Numerous conversations with senators and representatives, as well as countless events after the official part was over created many opportunities for exchange and optimism.

Late arrival

Seven of the 10 fastest growing national economies are African countries. The sub-Saharan states have an annual growth of 6 percent. US Vice-President Joe Biden nailed it when he said it wasn’t about doing something for Africa, but with Africa.

China, Russia, Brazil and the countries of the European Union, however, are doing good business in Africa already. “We are missing the boat,” former US President Bill Clinton criticized at one of the summit’s high-profile panels. Clinton said that partnering with African business was “a massive opportunity for American business.”

Obama criticized in his speech that US trade with the whole continent of Africa wasn’t larger than the trade with a single country like Brazil. But of course the president himself has only recently discovered the topic of Africa. That’s quite striking for the first US president with African roots, writes the Washington Post.

Business in Africa is going well

With the first ever US-Africa summit, Obama wants to change course now. Even now, many large companies are already successful in monopoly positions, Helios manager Henry Obi said. He believes the reason that this isn’t widely known is that those who do good business in Africa don’t share it with the world. He sees his company as one of the success stories.

“We run the biggest private equity fund in Africa, about $2.7 billion,” Obi said. “And 60 percent of our investors come from the US – corporations, endowments, pension funds, high-net-worth individuals.”

The Americans aren’t the only ones who want to profit from the budding continent. Egypt’s Prime Minister Ibrahim Mahlab marked his country as a partner for US companies seeking to do business in Africa.

“I think Egypt will be the hub,” Mahlab told DW. “Egypt will be the golden gate to penetrate Africa.” He said all factors of success were present in Egypt: “We have a very good relationship with African states, the passion is very high, and our human resources are to be really valuable to any American investors.”

Whether said American investors can be convinced of this remains doubtful, considering the rather bleak economic reality in Egypt. The same goes for Mahlab’s claim that “Egypt is the only stable, peaceful country in the region.”

Human rights were benched

Touchy subjects like the precarious security situation and many African countries’ undemocratic governments remained mostly on the backburner at the summit.

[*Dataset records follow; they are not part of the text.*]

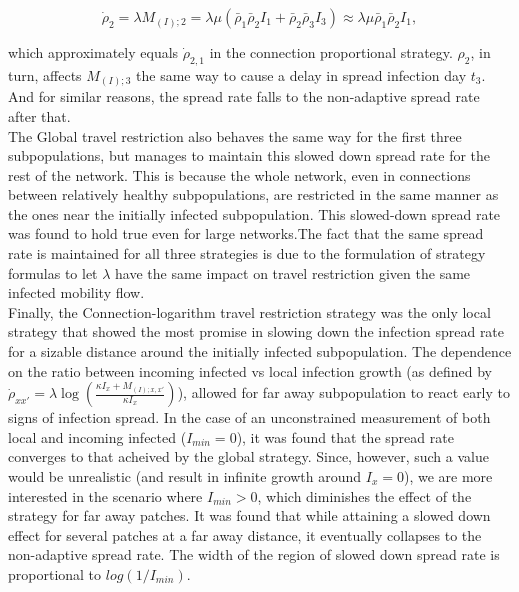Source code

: \begin{equation}
	\dot{\rho}_2=\lambda M_{(I);2}= \lambda \mu (\bar{\rho}_{1} \bar{\rho}_{2} I_1 + \bar{\rho}_{2} \bar{\rho}_{3} I_3) \approx \lambda \mu \bar{\rho}_{1} \bar{\rho}_{2} I_1,
\end{equation}

which approximately equals $\dot{\rho}_{2,1}$ in the connection proportional strategy. $\rho_2$, in turn, affects $M_{(I);3}$ the same way to cause a delay in spread infection day $t_3$. And for similar reasons, the spread rate falls to the non-adaptive spread rate after that.\\

The Global travel restriction also behaves the same way for the first three subpopulations, but manages to maintain this slowed down spread rate for the rest of the network. This is because the whole network, even in connections between relatively healthy subpopulations, are restricted in the same manner as the ones near the initially infected subpopulation. This slowed-down spread rate was found to hold true even for large networks.The fact that the same spread rate is maintained for all three strategies is due to the formulation of strategy formulas to let $\lambda$ have the same impact on travel restriction given the same infected mobility flow.\\

Finally, the Connection-logarithm travel restriction strategy was the only local strategy that showed the most promise in slowing down the infection spread rate for a sizable distance around the initially infected subpopulation. The dependence on the ratio between incoming infected vs local infection growth (as defined by $\dot{\rho}_{xx'} = \lambda \log\left(\frac{\kappa I_{x} + M_{(I);x,x'}}{\kappa I_{x}}\right)$), allowed for far away subpopulation to react early to signs of infection spread. In the case of an unconstrained measurement of both local and incoming infected ($I_{min}=0$), it was found that the spread rate converges to that acheived by the global strategy. Since, however, such a value would be unrealistic (and result in infinite growth around $I_x=0$), we are more interested in the scenario where $I_{min}>0$, which diminishes the effect of the strategy for far away patches. It was found that while attaining a slowed down effect for several patches at a far away distance, it eventually collapses to the non-adaptive spread rate. The width of the region of slowed down spread rate is proportional to $log(1/I_{min})$.\\


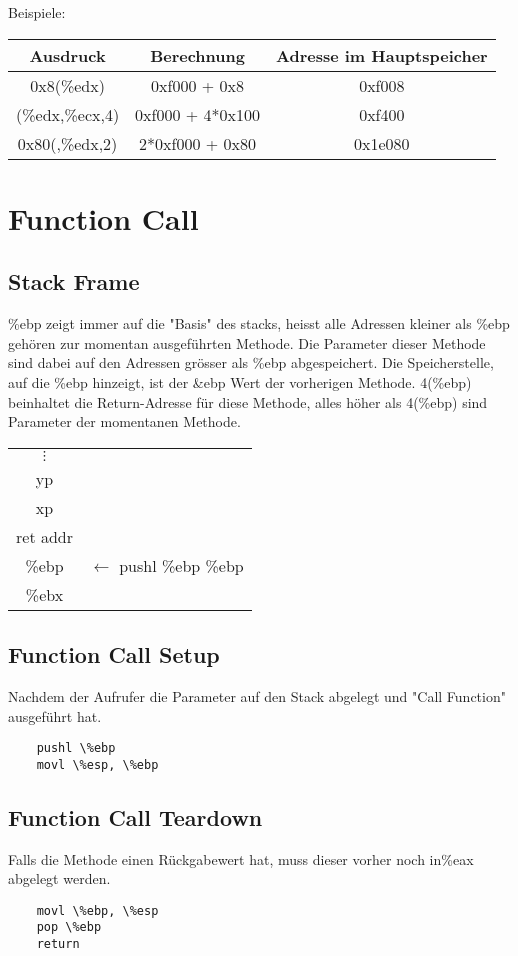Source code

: \documentclass[a4paper, 11pt]{article}
\begin{document}
Beispiele:
\begin{tabular}{|c|c|c|}
	\hline
	Ausdruck & Berechnung & Adresse im Hauptspeicher \\\hline\hline
	0x8(\%edx) & 0xf000 + 0x8 & 0xf008 \\\hline
	(\%edx,\%ecx,4)&0xf000 + 4*0x100&0xf400\\\hline
	0x80(,\%edx,2)&2*0xf000 + 0x80 & 0x1e080\\\hline
\end{tabular}

\section{Function Call}
\subsection{Stack Frame}
\%ebp zeigt immer auf die "Basis" des stacks, heisst alle Adressen kleiner als \%ebp gehören zur momentan ausgeführten Methode. Die Parameter dieser Methode sind dabei auf den Adressen grösser als \%ebp abgespeichert. Die Speicherstelle, auf die \%ebp hinzeigt, ist der \&ebp Wert der vorherigen Methode. 4(\%ebp) beinhaltet die Return-Adresse für diese Methode, alles höher als 4(\%ebp) sind Parameter der momentanen Methode.
\begin{tabular}{|c|c}
	$\vdots$&\\\cline{0-0}
	yp\\\cline{0-0}
	xp\\\cline{0-0}
	ret addr\\\cline{0-0}
	\%ebp & $\leftarrow$ pushl \%ebp 			\%ebp\\\cline{0-0}
 	\%ebx\\\cline{0-0}
\end{tabular}

\subsection{Function Call Setup}
Nachdem der Aufrufer die Parameter auf den Stack abgelegt und "Call Function" ausgeführt hat.
\begin{lstlisting}
	pushl \%ebp
	movl \%esp, \%ebp
\end{lstlisting}

 
\subsection{Function Call Teardown}
Falls die Methode einen Rückgabewert hat, muss dieser vorher noch in\%eax abgelegt werden.
\begin{lstlisting}
	movl \%ebp, \%esp
	pop \%ebp
	return
\end{lstlisting}
\end{document}
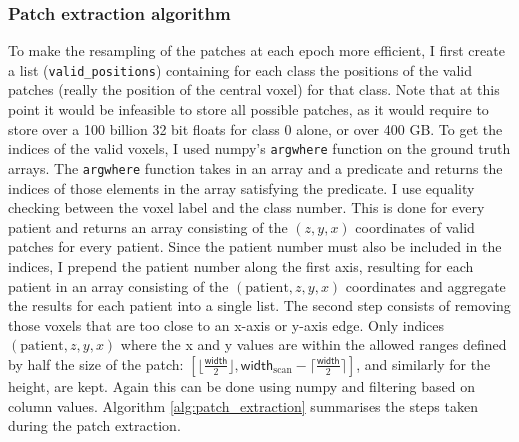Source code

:\documentclass[12pt,a4paper,twoside,openright]{report}
\begin{document}
\subsubsection{Patch extraction algorithm}
To make the resampling of the patches at each epoch more efficient, I first create a list (\texttt{valid\_positions}) containing for each class the positions of the valid patches (really the position of the central voxel) for that class. Note that at this point it would be infeasible to store all possible patches, as it would require to store over a 100 billion 32 bit floats for class 0 alone, or over 400 GB. To get the indices of the valid voxels, I used numpy's \texttt{argwhere} function on the ground truth arrays. The \texttt{argwhere} function takes in an array and a predicate and returns the indices of those elements in the array satisfying the predicate. I use equality checking between the voxel label and the class number. This is done for every patient and returns an array consisting of the $(z, y, x)$ coordinates of valid patches for every patient. Since the patient number must also be included in the indices, I prepend the patient number along the first axis, resulting for each patient in an array consisting of the $(\text{patient}, z, y, x)$ coordinates and aggregate the results for each patient into a single list. The second step consists of removing those voxels that are too close to an x-axis or y-axis edge. Only indices $(\text{patient}, z, y, x)$ where the x and y values are  within the allowed ranges defined by half the size of the patch: $[\lfloor \frac{\textsf{width}}{2} \rfloor, \textsf{width}_{\text{scan}} - \lceil \frac{\textsf{width}}{2} \rceil]$, and similarly for the height, are kept. Again this can be done using numpy and filtering based on column values. Algorithm \ref{alg:patch_extraction} summarises the steps taken during the patch extraction. 
\end{document}
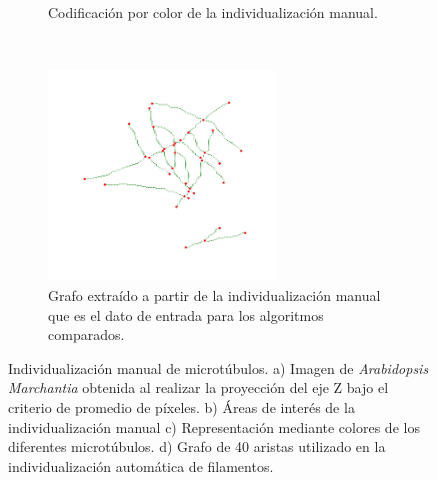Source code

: \begin{figure}[h!]
\begin{subfigure}[t]{0.49\textwidth}
        \caption{Codificaci\'on por color de la individualizaci\'on manual.}
        \label{fig:field3t0filtered1-indivManual}
    \end{subfigure}
    ~
    \begin{subfigure}[t]{0.49\textwidth}
        \centering
        \includegraphics[height=2.2in]{benchImages/field3-t0-2cellBcrop-filtered-graph-thick.png}
        \caption{Grafo extra\'ido a partir de la individualizaci\'on manual que es el dato de entrada para los algoritmos comparados.}
        \label{fig:field3t0filtered1-graph}
    \end{subfigure}
    \caption{Individualizaci\'on manual de microt\'ubulos. a) Imagen de {\it Arabidopsis Marchantia} obtenida al realizar la proyecci\'on del eje Z bajo el criterio de promedio de p\'ixeles. b) \'Areas de inter\'es de la individualizaci\'on manual c) Representaci\'on mediante colores de los diferentes microt\'ubulos. d) Grafo de 40 aristas utilizado en la individualizaci\'on autom\'atica de filamentos.}
    \label{fig:field3t0filtered1}
\end{figure}



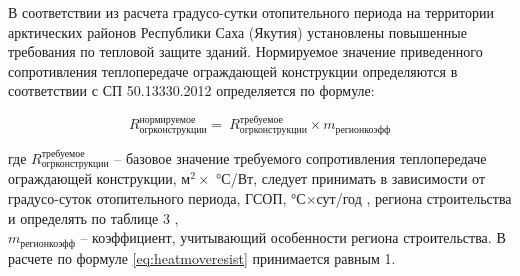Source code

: В соответствии \Code{[5]} из расчета градусо-сутки отопительного периода на территории арктических районов Республики Саха (Якутия)
установлены повышенные требования по тепловой защите зданий. Нормируемое значение приведенного сопротивления теплопередаче ограждающей конструкции определяются
в соответствии с СП 50.13330.2012 \Code{[5]} определяется по формуле:

\begin{eqndesc}
    \begin{equation}\label{eq:heatmoveresist}
        R_\text{огрконструкции}^\text{нормируемое}=\ R_\text{огрконструкции}^\text{требуемое}\times m_\text{регионкоэфф}
    \end{equation}

    где $R_\text{огрконструкции}^\text{требуемое}$ -- базовое значение требуемого сопротивления теплопередаче ограждающей конструкции, м$^2 \times$ °С\slash Вт, следует принимать в зависимости от градусо-суток отопительного периода, ГСОП, °С$\times$сут\slash год , региона строительства и определять по таблице 3 \Code{[5]}, \\
    $m_\text{регионкоэфф}$ -- коэффициент, учитывающий особенности региона строительства. В расчете по формуле \eqref{eq:heatmoveresist} принимается равным 1.
\end{eqndesc}


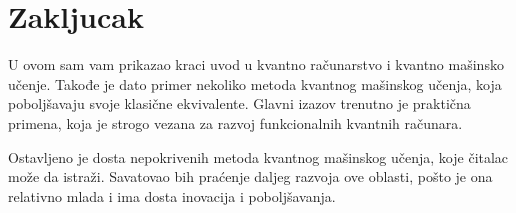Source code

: \documentclass[12pt, letterpaper, oneside]{article}
\begin{document}
\section{Zakljucak}
U ovom sam vam prikazao kraci uvod u kvantno računarstvo i kvantno mašinsko učenje. Takođe je dato primer nekoliko metoda kvantnog mašinskog učenja, 
koja poboljšavaju svoje klasične ekvivalente. Glavni izazov trenutno je praktična primena, koja je strogo vezana za razvoj funkcionalnih kvantnih računara.

Ostavljeno je dosta nepokrivenih metoda kvantnog mašinskog učenja, koje čitalac može da istraži.
Savatovao bih praćenje daljeg razvoja ove oblasti, pošto je ona relativno mlada i ima dosta inovacija i poboljšavanja.

\newpage

\printbibliography
\end{document}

Human rights organization complained that the US organizers of the summit wanted to avoid a direct confrontation between the dictators among the African heads of state and their critics.

Seydou Konate, for example, criticized the regime of Burkina Faso’s president Blaise Compaore – but only in front of the hotel summit participants stayed in, and not in one of the panels.

Konate is 27 years old. That’s the exact same number of years that Compaore has been in office. The regime critic told DW: “What Africans can learn from America is democracy. Democracy is the essence of America. America also needs to tell dictators in Africa to step down, because they’ve been there for too long.”